Why Your Brain Fights Play (And Why You Should Fight Back)
We're built to play and built by play.
Book update: Unfortunately, my editor quit halfway through editing my book. I can only look at this as a moment of opportunity, curiosity, playfullness, and EWOP (Everything Works Out Perfectly.) I’m going to spend the rest of the month refining my manuscript while looking for a professional editor who can help me bring the book to light. Stay tuned for more to come. In this week’s newsletter, we’ll explore PLAY, well because I need to have a playful heart right now.
In 1966, Charles Whitman climbed a tower at the University of Texas and became America's first mass shooter. The commission investigating this tragedy discovered something that would change our understanding of human nature forever: Whitman had been systematically deprived of play throughout his childhood. The team of experts, led by a young psychiatrist named Dr. Stuart Brown, concluded unanimously that if Whitman had experienced normal childhood play, he would have developed the emotional regulation skills needed to cope with stress without violence.
This shocking discovery launched Brown's 50-year career studying play, leading him to found the National Institute for Play and interview thousands of people about their relationship with joy. His findings?
"The opposite of play is not work—it's depression.”
- Stuart Brown
Your nervous system is sabotaging your joy:
While the 17th-century philosopher Descartes argued that the mind and body are two distinct entities, whereby the physical is seen as less valuable, Stephen Porges's Polyvagal Theory shows that 80% of nerve signals travel from body to brain, not the other way around.
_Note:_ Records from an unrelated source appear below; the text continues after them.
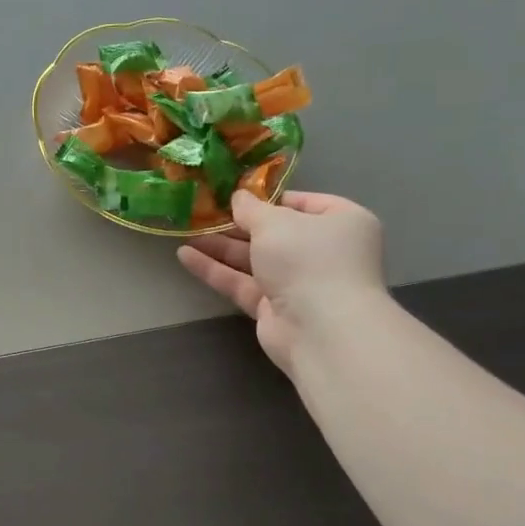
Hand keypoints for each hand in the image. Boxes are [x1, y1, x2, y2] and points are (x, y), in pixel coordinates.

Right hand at [178, 190, 385, 372]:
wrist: (320, 329)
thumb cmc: (308, 259)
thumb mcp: (275, 222)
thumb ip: (251, 208)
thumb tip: (238, 197)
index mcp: (340, 223)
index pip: (304, 203)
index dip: (271, 198)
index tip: (238, 196)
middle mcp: (322, 252)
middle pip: (274, 233)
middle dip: (237, 225)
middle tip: (202, 214)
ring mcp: (298, 282)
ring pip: (253, 259)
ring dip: (220, 246)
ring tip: (185, 233)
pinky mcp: (274, 308)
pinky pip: (242, 283)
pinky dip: (215, 270)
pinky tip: (184, 256)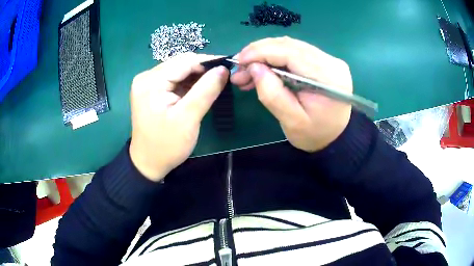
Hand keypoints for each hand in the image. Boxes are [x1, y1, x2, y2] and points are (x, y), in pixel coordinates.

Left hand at [129, 53, 228, 181]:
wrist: (148, 163)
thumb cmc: (167, 145)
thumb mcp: (188, 119)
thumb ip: (206, 91)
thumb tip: (223, 69)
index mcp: (151, 82)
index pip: (184, 61)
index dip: (208, 62)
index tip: (229, 66)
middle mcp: (146, 77)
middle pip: (180, 64)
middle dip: (203, 69)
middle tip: (224, 77)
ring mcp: (148, 83)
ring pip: (179, 71)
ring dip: (197, 76)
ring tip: (215, 83)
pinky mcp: (151, 90)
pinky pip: (174, 80)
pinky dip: (189, 83)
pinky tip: (200, 90)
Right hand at [231, 37, 351, 151]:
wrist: (335, 137)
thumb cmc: (315, 134)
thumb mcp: (292, 122)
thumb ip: (272, 94)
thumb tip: (254, 68)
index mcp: (327, 77)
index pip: (290, 53)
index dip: (261, 52)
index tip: (238, 61)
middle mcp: (331, 62)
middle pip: (289, 45)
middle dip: (259, 52)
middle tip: (239, 68)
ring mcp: (329, 59)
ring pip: (290, 46)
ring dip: (265, 54)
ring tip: (247, 71)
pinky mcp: (324, 60)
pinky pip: (295, 51)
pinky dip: (275, 57)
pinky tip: (263, 67)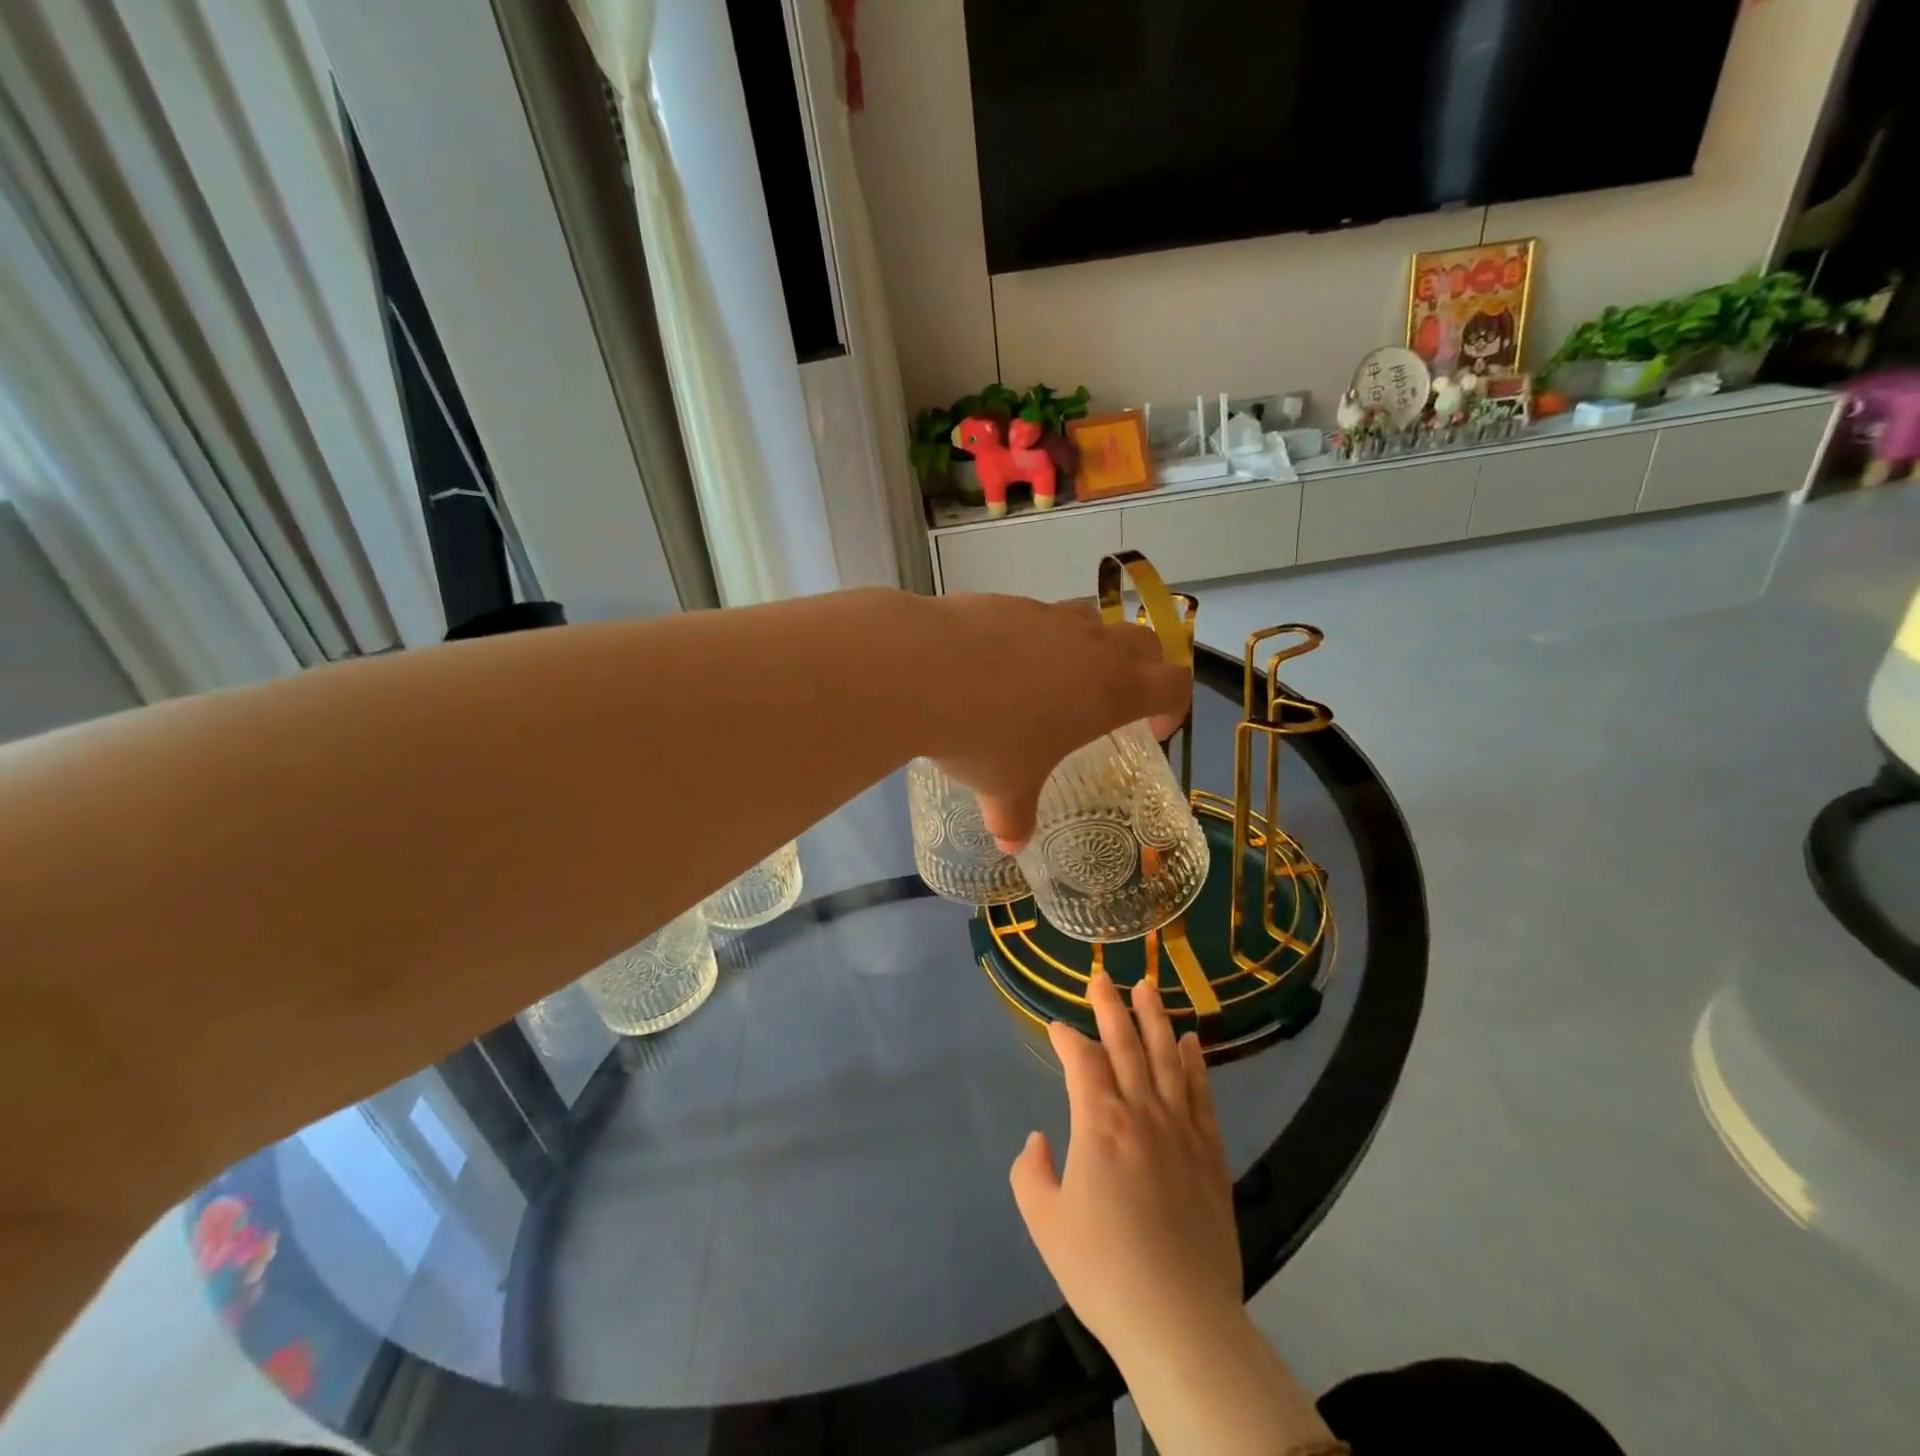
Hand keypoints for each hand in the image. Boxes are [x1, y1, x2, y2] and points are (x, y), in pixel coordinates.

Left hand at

When you're stressed or in "hustle mode," your nervous system sends danger signals that make play feel threatening to survival. Your body literally interprets fun as unsafe when it's stuck in fight-or-flight mode.
Meanwhile, achievement addiction hijacks your dopamine system. Every completed task gives you a neurochemical high, creating dependency cycles where play feels unsatisfying compared to the rush of checking items off your endless to-do list. You become addicted to the very behaviors that drain your creativity and joy.
Even rats know something we've forgotten:
Neuroscientist Jaak Panksepp discovered that rats emit high-frequency "laughter" sounds when tickled. These young rats become "irresistibly drawn" to play, actively seeking out tickling sessions. But here's the kicker: fear stops rat laughter instantly. The smell of predator urine shuts down their playful chirping just like chronic stress shuts down human joy.
If rats understand that play requires safety, why have we convinced ourselves that constant productivity is the path to success?
The play-deprived brain looks different:
Brain imaging reveals that adults who experienced play deprivation as children show altered prefrontal cortex structure and function. They struggle with behavioral flexibility, emotional regulation, and adapting to change. The neural pathways that should connect creativity with problem-solving never fully develop.
But here's the hope: your brain remains plastic throughout life. We can bring play back.
Companies like Google prove this—their "20% Time" policy for unstructured play has generated breakthrough innovations, including Gmail. When Southwest Airlines integrates play into daily operations, they see higher job satisfaction and retention. Play isn't the opposite of productivity—it's the secret ingredient in the future of work.
Your rebellion starts now:
Play is not a reward for finished work. It's not a luxury for people with extra time. Play is rebellion against a culture that has forgotten what makes us human. It's WD-40 for your mind and soul, creating the environment for flow states where breakthrough thinking happens.
The definition matters: Play is engaging in activity for enjoyment and recreation rather than a serious or practical purpose. Not everything needs to optimize, improve, or achieve. Sometimes the point is simply joy.
Research shows that people who maintain regular play are happier, more creative, and more resilient. They have better relationships, lower stress hormones, and enhanced problem-solving abilities.
Your nervous system needs permission to play:
Start small. Your play-starved brain needs to remember what joy feels like without the pressure of outcomes. Take a different route to work. Have a silly conversation. Spend five minutes doodling without purpose. These micro-moments of play begin rewiring neural pathways that achievement addiction has hijacked.
The world needs your playful heart now more than ever. Purpose becomes a grind without joy, and you can only sustain that for so long.
Don't let anything or anyone silence what makes you most alive.